A better way of writing the above statement would be to use parameters, if you are using SQL Server.
Rowland is correct, and as an addendum, unless you're properly using parameters (versus just concatonating parameter values inline from provided text, etc.) it can also be a security risk. It's also a bear to debug, etc.
Lastly, whenever you use dynamic SQL unwisely, things are unleashed and children are eaten.
To most databases, every SQL query is "dynamic" meaning that it is a program that is interpreted by the query optimiser given the input SQL string and possibly the parameter bindings ("bind variables").
Static SQL
However, most of the time, that SQL string is not constructed dynamically but statically, either in procedural languages like PL/SQL:
FOR rec IN (SELECT * FROM foo WHERE x = 1) LOOP
-- ^^^^^^^^^^^^^^^^^^^^^^^^^^^^^ "static SQL"
..
END LOOP;
Or in client / host languages like Java, using JDBC:
try (ResultSet rs = stmt.executeQuery("SELECT * FROM foo WHERE x = 1")) {
// "static SQL" ^^^^^^^^^^^^^^^^^^^^^^^^^^^^^^^
..
}
In both cases, the SQL string is "static" in the language that embeds it.
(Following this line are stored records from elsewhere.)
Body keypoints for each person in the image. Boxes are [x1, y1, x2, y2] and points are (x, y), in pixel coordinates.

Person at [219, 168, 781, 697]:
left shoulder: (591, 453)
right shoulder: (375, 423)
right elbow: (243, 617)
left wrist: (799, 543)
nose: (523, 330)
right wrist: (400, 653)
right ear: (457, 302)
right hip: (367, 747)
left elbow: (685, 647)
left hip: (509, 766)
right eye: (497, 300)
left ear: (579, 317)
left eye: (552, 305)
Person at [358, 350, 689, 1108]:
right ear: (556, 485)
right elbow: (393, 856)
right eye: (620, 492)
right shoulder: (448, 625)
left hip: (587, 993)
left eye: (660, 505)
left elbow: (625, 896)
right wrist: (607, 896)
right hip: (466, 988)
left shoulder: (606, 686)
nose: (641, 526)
Technically, it will still be "dynamic" to the SQL engine, which doesn't know how the SQL string is constructed, nor that it was a static SQL string.
Dynamic SQL
Sometimes, the SQL string needs to be constructed dynamically, given some input parameters. E.g. the above query might not need any predicate at all in some cases.
You might then choose to proceed to constructing the string dynamically, e.g. in PL/SQL:
DECLARE
TYPE foo_c IS REF CURSOR;
v_foo_c foo_c;
v_foo foo%ROWTYPE;
sql VARCHAR2(1000);
BEGIN
sql := 'SELECT * FROM foo';
IF something THEN
sql := sql || ' WHERE x = 1'; -- Beware of syntax errors and SQL injection!
END IF;
OPEN v_foo_c FOR sql;
LOOP
FETCH v_foo_c INTO v_foo;
EXIT WHEN v_foo_c%NOTFOUND;
END LOOP;
END;
Or in Java / JDBC:
String sql = "SELECT * FROM foo";
if (something)
sql += " WHERE x = 1"; // Beware of syntax errors and SQL injection!
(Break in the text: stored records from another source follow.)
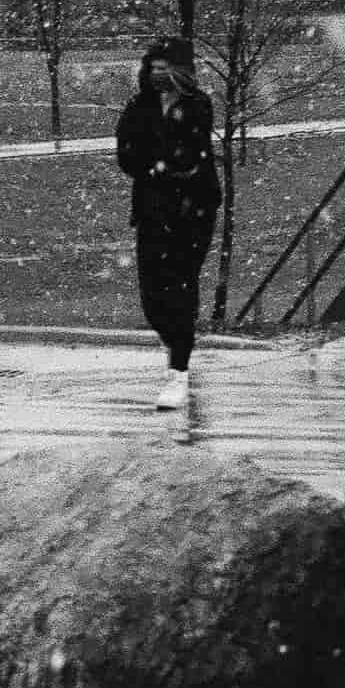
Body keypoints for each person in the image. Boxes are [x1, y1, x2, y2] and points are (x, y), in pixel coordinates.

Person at [114, 34, 218, 412]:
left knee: (181, 286)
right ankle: (174, 340)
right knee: (152, 295)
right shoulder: (138, 107)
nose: (156, 75)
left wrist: (162, 164)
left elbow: (191, 154)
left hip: (194, 211)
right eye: (152, 69)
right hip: (153, 210)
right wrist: (158, 167)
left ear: (179, 72)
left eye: (163, 69)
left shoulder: (197, 105)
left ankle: (179, 371)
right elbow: (127, 155)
try (ResultSet rs = stmt.executeQuery(sql)) {
..
}
Or in Java using a SQL builder like jOOQ
// No syntax error / SQL injection risk here
Condition condition = something ? FOO.X.eq(1) : DSL.trueCondition();
for (FooRecord foo : DSL.using(configuration)
.selectFrom(FOO)
.where(condition)) {
..
}
Many languages have query builder libraries like the above, which shine most when doing dynamic SQL.
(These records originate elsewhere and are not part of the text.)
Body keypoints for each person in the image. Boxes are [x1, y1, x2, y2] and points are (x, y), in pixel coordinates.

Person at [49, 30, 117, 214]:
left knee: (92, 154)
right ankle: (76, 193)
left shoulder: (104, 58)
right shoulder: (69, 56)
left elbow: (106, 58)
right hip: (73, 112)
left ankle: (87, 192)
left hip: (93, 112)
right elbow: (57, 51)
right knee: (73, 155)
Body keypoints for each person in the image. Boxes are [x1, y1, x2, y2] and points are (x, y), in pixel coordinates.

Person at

(Disclaimer: I work for the company behind jOOQ)
Is it something vendor specific?
The SQL-92 Standard has a whole chapter on dynamic SQL (chapter 17) but it only applies to FULL SQL-92 and I know of no vendor that has implemented it.
I think what's meant is that you should build the query dynamically before executing it. For your other questions this means that you should select the table name you need first and the use your programming language to build a second query for doing what you want (what you want to do in the other question isn't possible directly like you want).